London, 1959, 1st UK edition. 312 pp, b/w illustrations. Blue cloth hardcover with dust jacket. Near Fine to Fine.
Describes Harrer's first ascent of the Eiger Nordwand in 1938 with Anderl Heckmair, Luwig Vorg and Fritz Kasparek which electrified the climbing world, and still arouses awe. One of the greatest mountaineering books, and climbs, of all time.
Heinrich Harrer became the most famous of the original four from the Eiger climb. After the Eiger climb he joined a 1939 expedition to Nanga Parbat, a reconnaissance, but was arrested by the British in Pakistan once WWII started. His escape from the prison camp to Tibet and subsequent life with the young Dalai Lama led to his famous book, Seven Years In Tibet.

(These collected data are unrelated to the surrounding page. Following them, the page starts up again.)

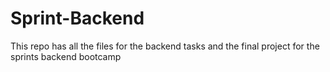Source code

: # Sprint-Backend
 This repo has all the files for the backend tasks and the final project for the sprints backend bootcamp 
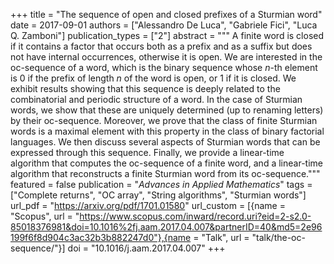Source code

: +++
title = "The sequence of open and closed prefixes of a Sturmian word"
date = 2017-09-01
authors = ["Alessandro De Luca", "Gabriele Fici", "Luca Q. Zamboni"]
publication_types = ["2"]
abstract = """
A finite word is closed if it contains a factor that occurs both as a prefix and
as a suffix but does not have internal occurrences, otherwise it is open. We are
interested in the oc-sequence of a word, which is the binary sequence whose
*n*-th element is 0 if the prefix of length *n* of the word is open, or 1 if it
is closed. We exhibit results showing that this sequence is deeply related to
the combinatorial and periodic structure of a word. In the case of Sturmian
words, we show that these are uniquely determined (up to renaming letters) by
their oc-sequence. Moreover, we prove that the class of finite Sturmian words is
a maximal element with this property in the class of binary factorial languages.
We then discuss several aspects of Sturmian words that can be expressed through
this sequence. Finally, we provide a linear-time algorithm that computes the
oc-sequence of a finite word, and a linear-time algorithm that reconstructs a
finite Sturmian word from its oc-sequence."""
featured = false
publication = "*Advances in Applied Mathematics*"
tags = ["Complete returns", "OC array", "String algorithms", "Sturmian words"]
url_pdf = "https://arxiv.org/pdf/1701.01580"
url_custom = [{name = "Scopus", url = "https://www.scopus.com/inward/record.uri?eid=2-s2.0-85018376981&doi=10.1016%2fj.aam.2017.04.007&partnerID=40&md5=2e96199f6f8d904c3ac32b3b882247d0"},{name = "Talk", url = "talk/the-oc-sequence/"}]
doi = "10.1016/j.aam.2017.04.007"
+++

Harrer went on to become a consummate explorer and adventurer, much like Lowell Thomas, Eric Shipton and H.W. Tilman, but Harrer didn't limit his travels to mountains. Highly appreciative of native culture, Harrer traveled the world to remote mountains and jungles to experience the untouched civilizations. His adventures include trips to remote Amazon jungle tribes, Pacific Islands, remote Himalaya, and New Guinea, where he and Philip Temple made the first ascent of Carstensz Pyramid, one of the Seven Summits [Denali, Everest, Vinson, Elbrus, Aconcagua, Kilimanjaro, Carstensz or Kosciusko].
Other notable mountaineering first ascents by Heinrich Harrer were Mount Hunter and Mount Deborah in Alaska with Fred Beckey in 1954, and Ausangate (6400m) in Peru's Cordillera Vilcanota in 1953.